START Data excerpts
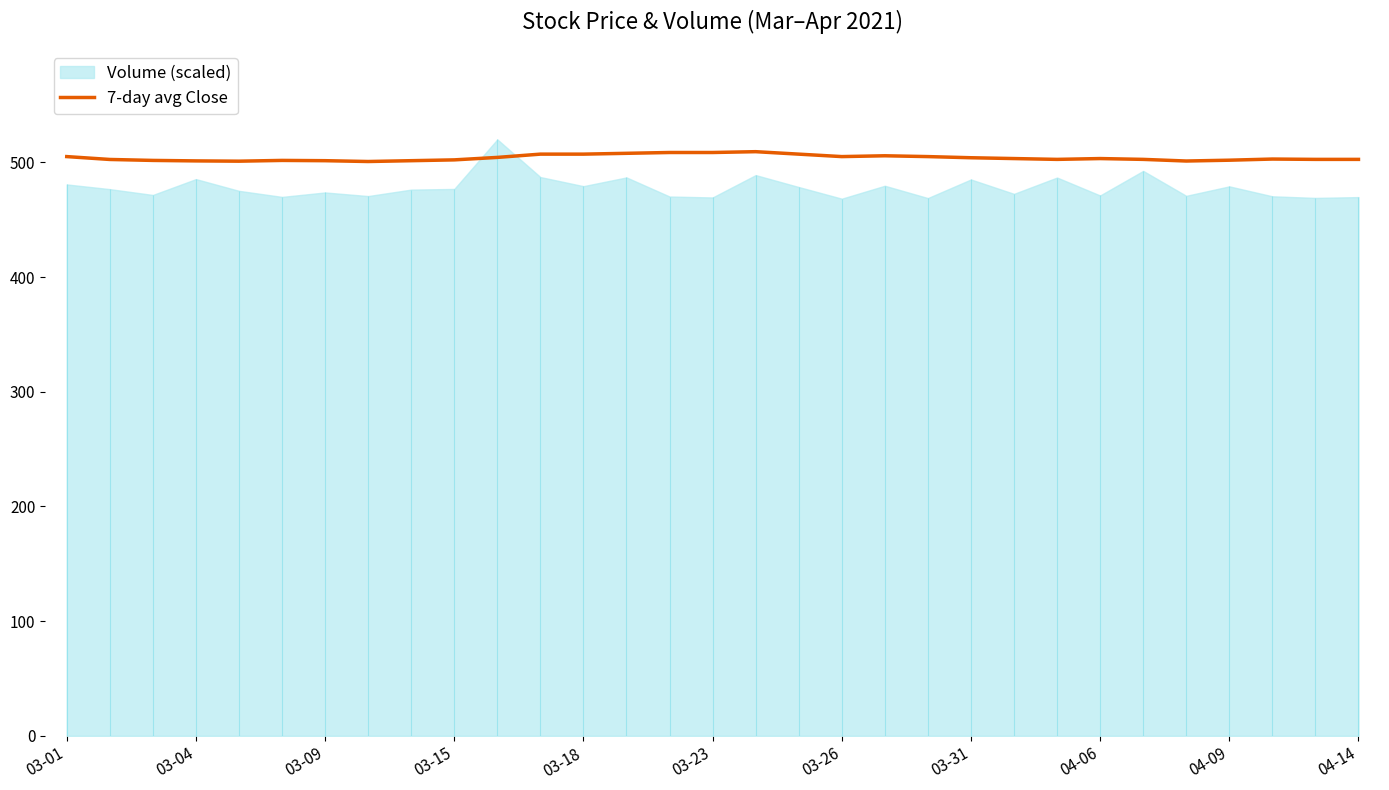

What is the sum of all values?

15621.2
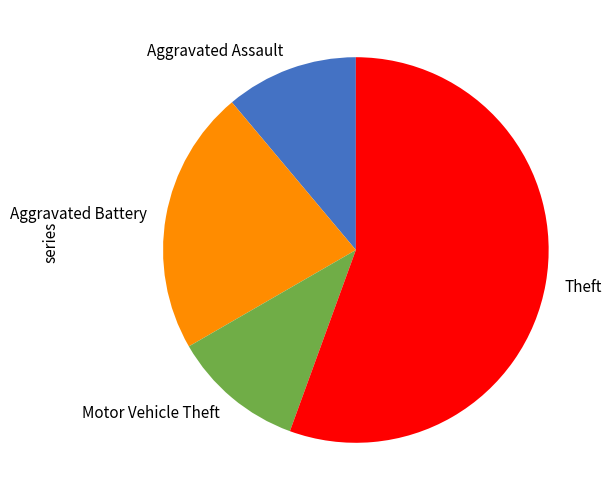

The Theft slice represents 56% of the pie. True or false?

True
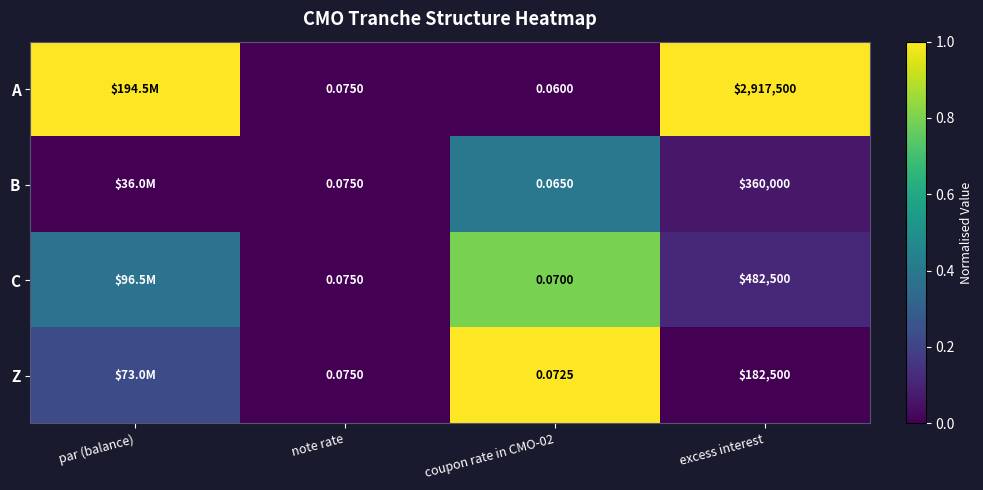

Rank the series at coupon rate in CMO-02 from lowest to highest value.

A, B, C, Z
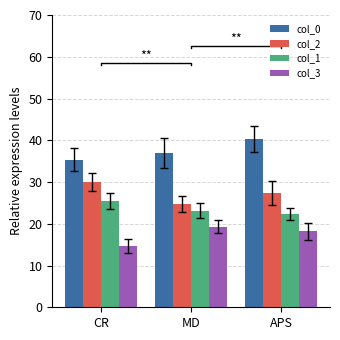

What is the difference between the maximum and minimum values in the col_0 series?

4.8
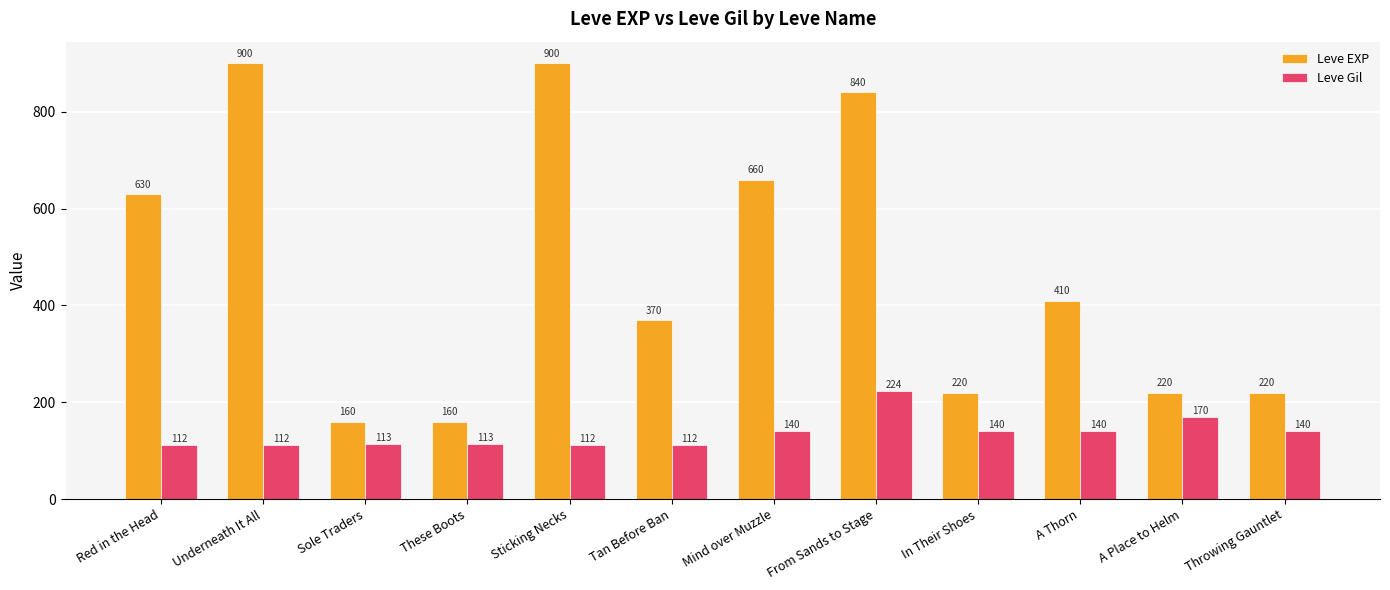

Rank the series at A Place to Helm from highest to lowest value.

Leve EXP, Leve Gil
END Data excerpts
Render every line from the one containing "The Theft slice" through the end of the items as a Markdown table with the columns Row and Line. Number each line, and leave out blank lines and pictures.

| Row | Line |
|---|---|
| 1 | The Theft slice represents 56% of the pie. True or false? |
| 2 | True |
| 3 | Rank the series at coupon rate in CMO-02 from lowest to highest value. |
| 4 | A, B, C, Z |
| 5 | What is the difference between the maximum and minimum values in the col_0 series? |
| 6 | 4.8 |
| 7 | Rank the series at A Place to Helm from highest to lowest value. |
| 8 | Leve EXP, Leve Gil |